Dal punto di vista professionale, che esperienza ha vissuto nei giorni dei tragici incidenti di Ratzenberger e Senna?
«Furono giorni da incubo totale per tanti piccoli dettagli. Ricordo le libere del venerdì, quando ero da solo sulla tribuna della Variante Bassa con tre colleghi e proprio davanti a noi si ribaltò Barrichello. Tirava già un’aria strana, poi il giorno dopo ci fu la tragedia di Ratzenberger. Domenica mattina, invece, rischiai di arrivare in ritardo per il traffico al Warm Up, una cosa che non mi era mai capitata. E poi c’è Ayrton. Ricordo che dopo il Warm Up camminava nel paddock con uno sguardo strano. Mi vide, mi sorrise e mi strinse il braccio destro. Ecco, quella stretta aveva qualcosa di diverso e se chiudo gli occhi la sento ancora, come se Ayrton fosse ancora appeso al mio braccio. Quel giorno non abbiamo perso solo un pilota, ma anche un personaggio trasversale. Dal punto di vista professionale, invece, mi trasformai in un inviato di cronaca. Tutti i direttori dei telegiornali Mediaset mi tiravano per la giacchetta, cercando anche di farmi dire quello che non volevo dire, cioè che Ayrton era morto perché la F1 è uno sport pericoloso. Enrico Mentana iniziò a creare collegamenti straordinari del Tg5. Riuscimmo a garantire subito la diretta, fui il primo a dire che non si trattava di un errore umano, ma di un problema tecnico. Era un’intuizione, ma avevo capito che c’era qualcosa di anomalo».
Altri ricordi?
«Informai Fittipaldi di quello che era successo, lui era disperato. Vidi Schumacher mettersi il volto tra le mani proprio quando Briatore gli raccontò tutto. Mi misi a piangere da solo dietro ai box e prima di un collegamento con il Tg5 dissi a Mentana che non sarei riuscito a raccontare con lucidità quanto accaduto, perché ero molto coinvolto e in lacrime. Lui mi disse di stare tranquillo e mi mandò in onda. Quella morte rappresentava la fine di un’epoca. Alboreto mi disse: “Guido, da oggi cambia tutto”. Aveva ragione: per me esiste una F1 prima di Senna e una F1 dopo Senna».
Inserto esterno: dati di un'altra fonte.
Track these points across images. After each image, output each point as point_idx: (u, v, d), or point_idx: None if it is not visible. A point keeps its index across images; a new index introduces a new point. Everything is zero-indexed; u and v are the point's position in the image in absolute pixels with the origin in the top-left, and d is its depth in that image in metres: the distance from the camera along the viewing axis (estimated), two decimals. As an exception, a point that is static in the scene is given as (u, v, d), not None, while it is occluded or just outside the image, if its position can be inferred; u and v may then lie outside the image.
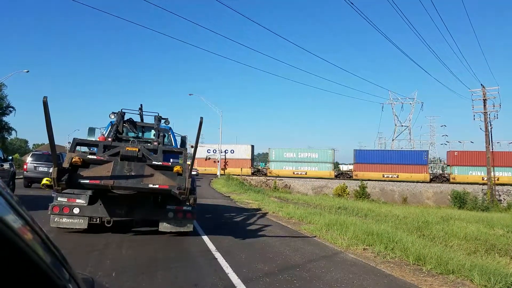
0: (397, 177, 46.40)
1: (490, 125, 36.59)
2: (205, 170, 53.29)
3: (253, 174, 52.99)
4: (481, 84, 37.67)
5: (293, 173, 50.64)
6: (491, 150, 37.26)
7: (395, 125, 67.03)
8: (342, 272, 6.13)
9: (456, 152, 48.28)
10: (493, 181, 36.78)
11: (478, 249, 11.35)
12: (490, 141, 36.96)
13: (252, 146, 57.05)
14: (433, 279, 6.00)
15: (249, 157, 55.03)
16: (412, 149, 52.20)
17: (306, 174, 50.40)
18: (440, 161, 68.95)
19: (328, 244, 8.62)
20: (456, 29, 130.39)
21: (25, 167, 17.64)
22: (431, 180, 46.15)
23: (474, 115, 37.59)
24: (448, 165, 49.61)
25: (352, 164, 55.67)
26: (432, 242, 10.51)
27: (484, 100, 36.81)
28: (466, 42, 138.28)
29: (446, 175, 47.64)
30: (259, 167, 59.75)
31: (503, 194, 40.49)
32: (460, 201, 35.94)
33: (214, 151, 53.69)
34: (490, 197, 35.70)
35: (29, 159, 17.93)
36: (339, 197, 37.70)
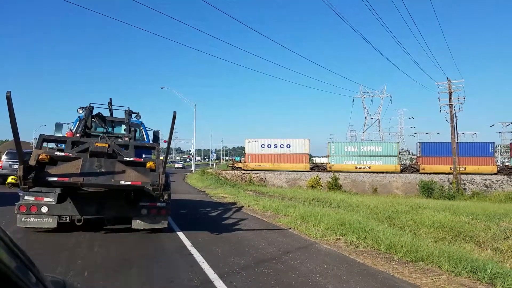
0: (465, 169, 44.34)
1: (456, 117, 38.17)
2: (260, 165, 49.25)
3: (311, 169, 49.72)
4: (447, 78, 39.12)
5: (356, 168, 47.81)
6: (456, 141, 38.86)
7: (365, 118, 68.74)
8: (316, 263, 6.24)
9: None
10: (458, 171, 38.43)
11: (445, 236, 11.85)
12: (456, 132, 38.55)
13: (309, 140, 52.46)
14: (404, 266, 6.21)
15: (307, 151, 50.98)
16: (479, 141, 48.69)
17: (370, 168, 47.64)
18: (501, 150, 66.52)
19: (302, 235, 8.74)
20: (424, 24, 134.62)
21: (0, 165, 18.34)
22: (498, 172, 45.27)
23: (440, 108, 39.03)
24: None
25: (326, 156, 54.74)
26: (402, 230, 10.87)
27: (450, 93, 38.25)
28: (433, 37, 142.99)
29: None
30: (316, 162, 55.34)
31: (468, 183, 42.44)
32: (427, 190, 37.36)
33: (269, 145, 50.52)
34: (455, 186, 37.31)
35: (4, 157, 18.79)
36: (313, 189, 38.29)
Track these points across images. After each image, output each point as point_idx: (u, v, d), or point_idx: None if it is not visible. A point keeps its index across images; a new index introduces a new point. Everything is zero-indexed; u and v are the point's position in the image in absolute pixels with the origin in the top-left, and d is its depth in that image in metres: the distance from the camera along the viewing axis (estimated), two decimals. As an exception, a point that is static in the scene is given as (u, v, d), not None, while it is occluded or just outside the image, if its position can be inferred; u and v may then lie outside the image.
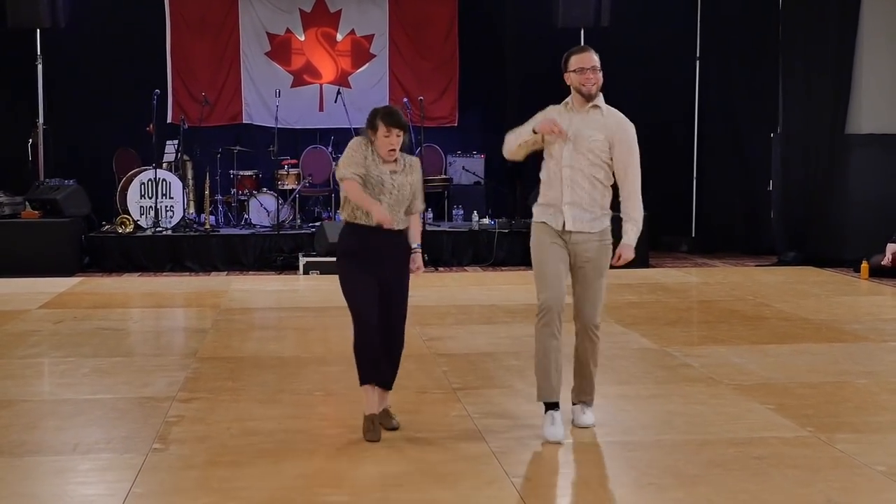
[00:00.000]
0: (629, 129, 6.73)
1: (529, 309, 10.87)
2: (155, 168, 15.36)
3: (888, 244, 13.96)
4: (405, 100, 16.68)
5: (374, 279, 6.48)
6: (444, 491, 5.65)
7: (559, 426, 6.51)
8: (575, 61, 6.84)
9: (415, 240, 6.69)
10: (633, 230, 6.61)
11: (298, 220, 15.90)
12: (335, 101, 16.59)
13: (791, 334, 9.97)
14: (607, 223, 6.64)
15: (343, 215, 6.65)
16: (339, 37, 17.52)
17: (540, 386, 6.59)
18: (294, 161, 16.23)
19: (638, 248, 6.79)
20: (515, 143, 6.78)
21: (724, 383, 7.96)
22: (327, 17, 17.47)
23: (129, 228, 15.15)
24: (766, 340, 9.64)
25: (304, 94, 17.43)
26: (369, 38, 17.53)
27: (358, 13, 17.48)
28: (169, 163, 16.05)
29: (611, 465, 6.16)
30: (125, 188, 15.50)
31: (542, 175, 6.70)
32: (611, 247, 6.63)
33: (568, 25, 15.56)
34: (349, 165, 6.46)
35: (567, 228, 6.52)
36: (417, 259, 6.68)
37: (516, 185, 16.82)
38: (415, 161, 6.70)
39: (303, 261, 14.45)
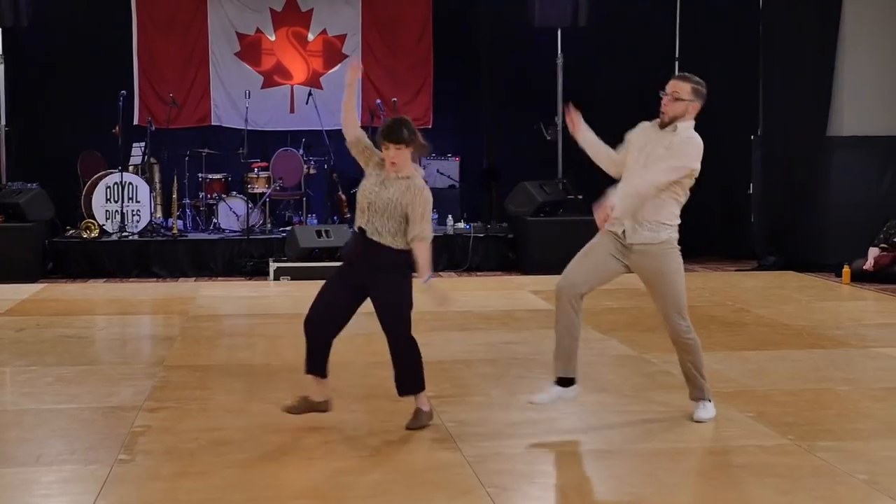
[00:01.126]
0: (691, 151, 7.00)
1: (505, 315, 10.81)
2: (121, 171, 15.19)
3: (870, 248, 14.00)
4: (378, 101, 16.59)
5: (350, 287, 6.65)
6: (417, 501, 5.60)
7: (547, 395, 6.87)
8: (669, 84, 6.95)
9: (421, 272, 6.68)
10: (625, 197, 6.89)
11: (269, 225, 15.77)
12: (306, 103, 16.49)
13: (771, 340, 9.95)
14: (668, 236, 7.01)
15: None
16: (310, 37, 17.38)
17: (554, 362, 6.95)
18: (264, 164, 16.09)
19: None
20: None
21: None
22: (298, 17, 17.33)
23: (95, 233, 14.99)
24: (745, 346, 9.62)
25: (275, 96, 17.29)
26: (341, 38, 17.41)
27: (330, 13, 17.36)
28: (135, 166, 15.90)
29: (589, 473, 6.13)
30: (90, 192, 15.33)
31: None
32: (676, 254, 6.99)
33: (545, 25, 15.54)
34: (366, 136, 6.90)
35: (627, 241, 6.85)
36: (434, 293, 6.70)
37: (492, 188, 16.75)
38: (416, 184, 6.62)
39: (273, 266, 14.33)
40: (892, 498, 5.50)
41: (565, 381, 6.87)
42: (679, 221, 7.05)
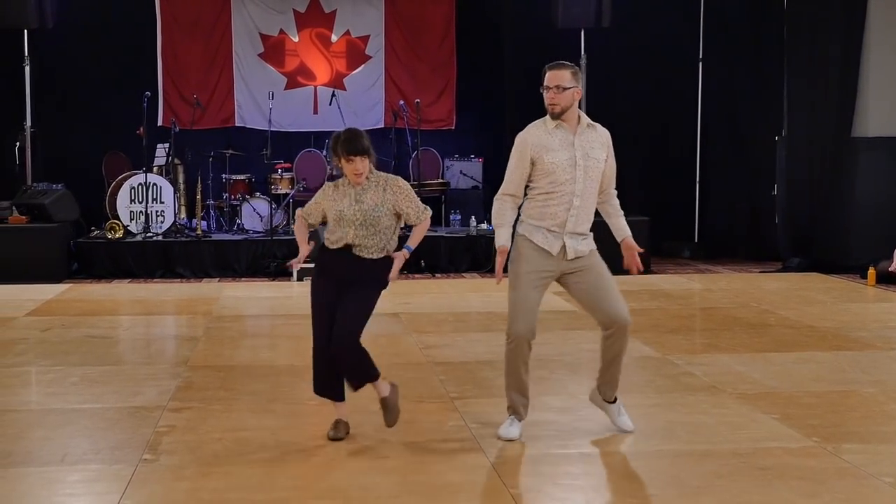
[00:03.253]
0: (610, 137, 6.74)
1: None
2: (145, 172, 15.22)
3: (895, 250, 13.87)
4: (401, 102, 16.60)
5: (332, 301, 6.51)
6: (441, 502, 5.58)
7: (516, 429, 6.63)
8: (545, 78, 6.66)
9: (410, 242, 6.68)
10: (625, 224, 6.78)
11: (292, 226, 15.75)
12: (330, 104, 16.51)
13: (796, 342, 9.90)
14: (592, 239, 6.68)
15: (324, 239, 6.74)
16: (333, 38, 17.40)
17: (513, 403, 6.69)
18: (288, 165, 16.12)
19: (639, 254, 6.77)
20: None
21: (728, 392, 7.89)
22: (322, 18, 17.35)
23: (119, 234, 15.02)
24: (770, 348, 9.57)
25: (298, 97, 17.32)
26: (365, 39, 17.42)
27: (353, 14, 17.37)
28: (160, 167, 15.94)
29: (612, 476, 6.09)
30: (115, 193, 15.38)
31: (540, 196, 6.55)
32: (596, 251, 6.68)
33: (568, 26, 15.48)
34: (308, 205, 6.76)
35: (569, 258, 6.52)
36: (397, 260, 6.59)
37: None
38: (390, 180, 6.60)
39: (296, 267, 14.31)
40: None
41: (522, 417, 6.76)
42: None
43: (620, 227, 6.75)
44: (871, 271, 13.67)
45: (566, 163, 6.44)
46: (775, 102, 15.75)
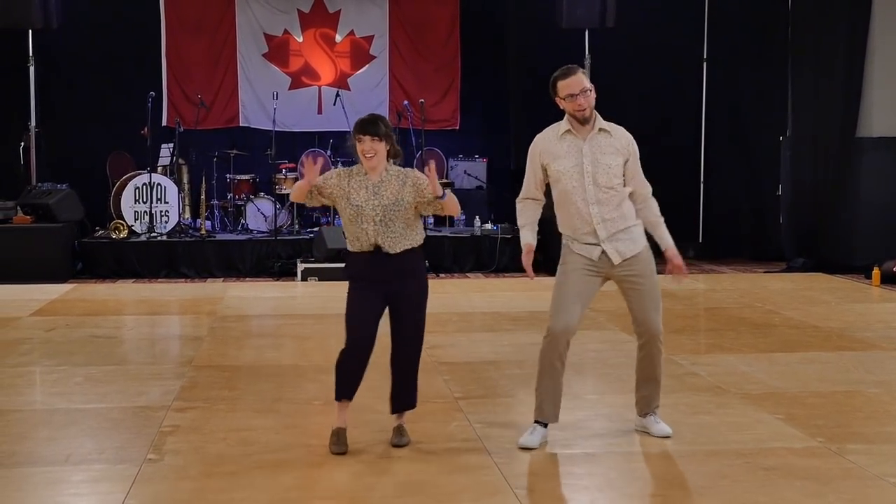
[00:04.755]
0: (632, 140, 6.56)
1: (533, 316, 10.77)
2: (150, 172, 15.24)
3: (900, 250, 13.91)
4: (405, 102, 16.60)
5: (379, 299, 6.33)
6: (445, 502, 5.58)
7: (537, 436, 6.49)
8: (563, 87, 6.44)
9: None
10: (665, 231, 6.62)
11: (296, 226, 15.79)
12: (334, 104, 16.51)
13: (800, 342, 9.90)
14: (641, 230, 6.55)
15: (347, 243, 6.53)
16: (338, 38, 17.41)
17: (542, 407, 6.55)
18: (292, 165, 16.11)
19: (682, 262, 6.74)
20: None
21: (732, 392, 7.88)
22: (326, 18, 17.36)
23: (123, 234, 15.03)
24: (774, 348, 9.56)
25: (303, 97, 17.32)
26: (369, 38, 17.43)
27: (357, 14, 17.38)
28: (164, 167, 15.95)
29: (616, 476, 6.06)
30: (119, 193, 15.39)
31: (561, 212, 6.51)
32: (649, 247, 6.57)
33: (572, 26, 15.47)
34: (321, 180, 6.47)
35: (615, 262, 6.42)
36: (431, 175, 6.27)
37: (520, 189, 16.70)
38: (408, 173, 6.42)
39: (301, 267, 14.35)
40: None
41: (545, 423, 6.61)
42: None
43: (661, 238, 6.60)
44: (876, 272, 13.66)
45: (573, 170, 6.37)
46: (780, 102, 15.74)
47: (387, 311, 6.41)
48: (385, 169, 6.37)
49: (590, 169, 6.34)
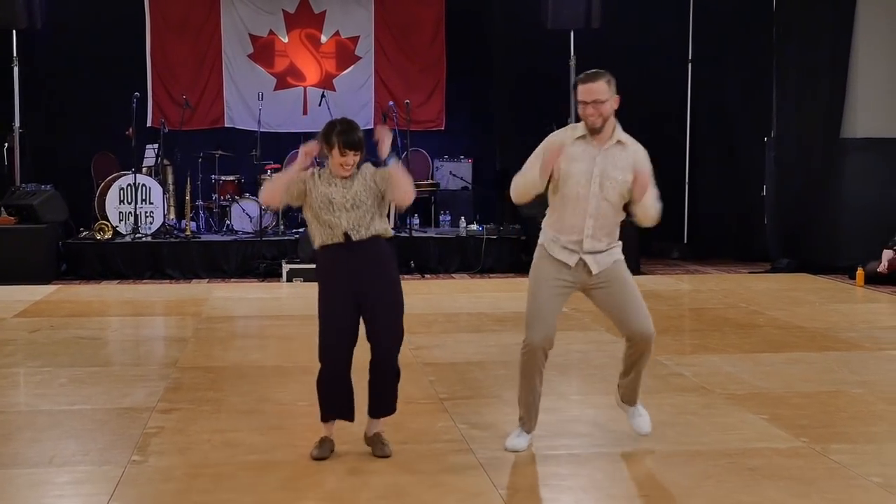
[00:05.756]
0: (645, 157, 6.43)
1: (518, 317, 10.70)
2: (134, 173, 15.20)
3: (884, 250, 13.97)
4: (391, 103, 16.60)
5: (351, 305, 6.20)
6: (430, 503, 5.59)
7: (524, 440, 6.49)
8: (579, 92, 6.25)
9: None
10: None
11: (282, 227, 15.78)
12: (319, 105, 16.50)
13: (785, 342, 9.92)
14: (619, 249, 6.44)
15: (314, 244, 6.38)
16: (323, 38, 17.41)
17: (524, 417, 6.54)
18: (277, 165, 16.08)
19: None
20: (524, 189, 6.37)
21: (717, 393, 7.91)
22: (311, 19, 17.35)
23: (108, 235, 14.99)
24: (759, 349, 9.59)
25: (288, 97, 17.32)
26: (354, 39, 17.43)
27: (343, 14, 17.38)
28: (149, 167, 15.92)
29: (601, 476, 6.07)
30: (104, 193, 15.35)
31: (555, 213, 6.39)
32: (623, 260, 6.44)
33: (558, 27, 15.51)
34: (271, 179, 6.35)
35: (593, 272, 6.31)
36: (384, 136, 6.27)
37: (505, 190, 16.71)
38: (365, 166, 6.31)
39: (286, 268, 14.34)
40: None
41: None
42: None
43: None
44: (860, 272, 13.71)
45: (582, 176, 6.20)
46: (764, 103, 15.78)
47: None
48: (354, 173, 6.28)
49: (598, 180, 6.19)
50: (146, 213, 15.27)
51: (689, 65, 17.00)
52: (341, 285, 6.21)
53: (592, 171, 6.20)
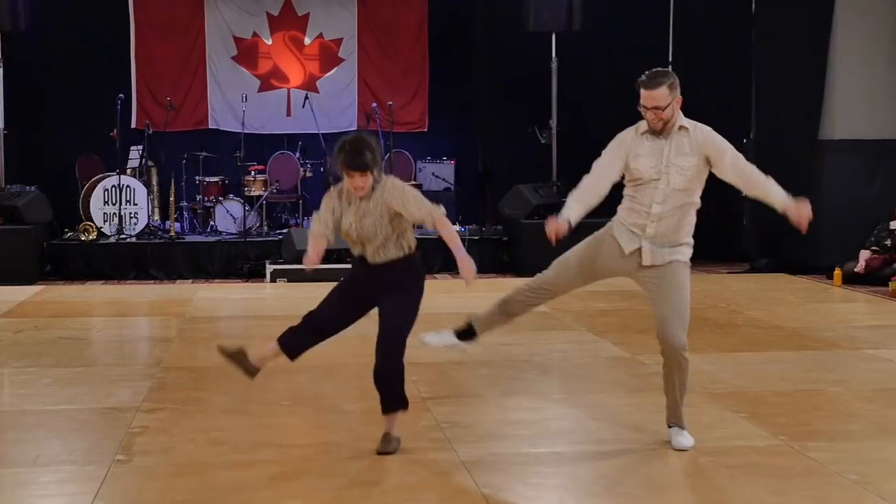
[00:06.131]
0: (715, 136, 6.53)
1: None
2: (119, 174, 15.23)
3: (861, 251, 14.06)
4: (374, 105, 16.61)
5: (358, 300, 6.34)
6: (413, 501, 5.61)
7: (443, 337, 6.86)
8: (642, 96, 6.39)
9: (454, 247, 6.40)
10: (780, 191, 6.63)
11: (265, 228, 15.81)
12: (303, 107, 16.53)
13: (763, 342, 9.98)
14: (687, 251, 6.48)
15: None
16: (307, 40, 17.44)
17: (480, 316, 6.88)
18: (261, 167, 16.13)
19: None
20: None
21: (696, 391, 7.85)
22: (295, 21, 17.38)
23: (93, 236, 15.00)
24: (738, 348, 9.65)
25: (272, 99, 17.34)
26: (338, 41, 17.45)
27: (326, 17, 17.40)
28: (133, 169, 15.94)
29: (582, 474, 6.11)
30: (88, 194, 15.36)
31: (627, 198, 6.42)
32: (687, 264, 6.45)
33: (539, 30, 15.55)
34: (316, 222, 6.35)
35: (644, 263, 6.34)
36: (463, 266, 6.35)
37: (487, 191, 16.77)
38: (385, 182, 6.30)
39: (270, 268, 14.37)
40: (882, 497, 5.53)
41: (468, 334, 6.82)
42: None
43: (777, 202, 6.64)
44: (838, 272, 13.77)
45: (651, 170, 6.28)
46: (744, 105, 15.85)
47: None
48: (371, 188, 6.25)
49: (665, 169, 6.28)
50: (130, 214, 15.29)
51: (670, 66, 17.03)
52: (355, 287, 6.35)
53: (660, 163, 6.29)
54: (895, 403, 7.59)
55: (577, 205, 6.40)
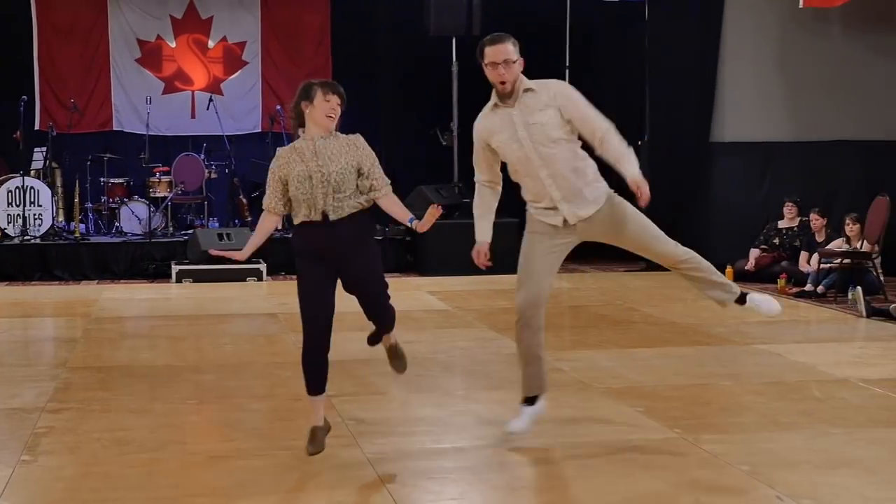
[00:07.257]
0: (564, 86, 6.43)
1: (403, 316, 10.83)
2: (22, 175, 15.11)
3: (751, 249, 14.43)
4: (278, 107, 16.62)
5: (328, 278, 6.12)
6: (318, 498, 5.63)
7: (524, 421, 6.48)
8: (488, 54, 6.31)
9: (406, 217, 6.23)
10: (628, 162, 6.30)
11: (171, 228, 15.79)
12: (207, 109, 16.53)
13: (659, 338, 10.13)
14: (605, 188, 6.39)
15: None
16: (210, 43, 17.43)
17: (527, 380, 6.54)
18: (166, 168, 16.09)
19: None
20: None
21: (594, 387, 8.04)
22: (199, 24, 17.36)
23: (-4, 237, 14.87)
24: (634, 344, 9.79)
25: (176, 101, 17.30)
26: (241, 45, 17.46)
27: (230, 20, 17.40)
28: (37, 170, 15.81)
29: (484, 469, 6.15)
30: (-9, 196, 15.22)
31: (519, 184, 6.36)
32: (613, 195, 6.43)
33: (440, 34, 15.65)
34: (267, 195, 6.19)
35: (574, 222, 6.27)
36: (427, 218, 6.06)
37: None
38: (353, 138, 6.22)
39: (175, 269, 14.36)
40: (771, 487, 5.63)
41: (532, 399, 6.57)
42: None
43: (624, 170, 6.30)
44: (729, 270, 13.89)
45: (510, 141, 6.18)
46: (637, 108, 16.10)
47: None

Cosa ha di diverso Imola rispetto agli altri circuiti?
«Quando arrivi a Imola hai una sensazione strana, perchè trovi un autodromo dentro a una città piccola e immerso in un verde intenso, particolare, raro da trovare nelle aree metropolitane. A Imola respiri la natura ed è un mix tra cultura, tradizione, passione. Per quanto mi riguarda è il trattino che unisce Emilia e Romagna, il posto dove si concentrano tutte le cose buone dei romagnoli e degli emiliani. Mi auguro che gli imolesi continuino a coccolare l’autodromo, che è un valore che va oltre l’indotto». (l.a.m.)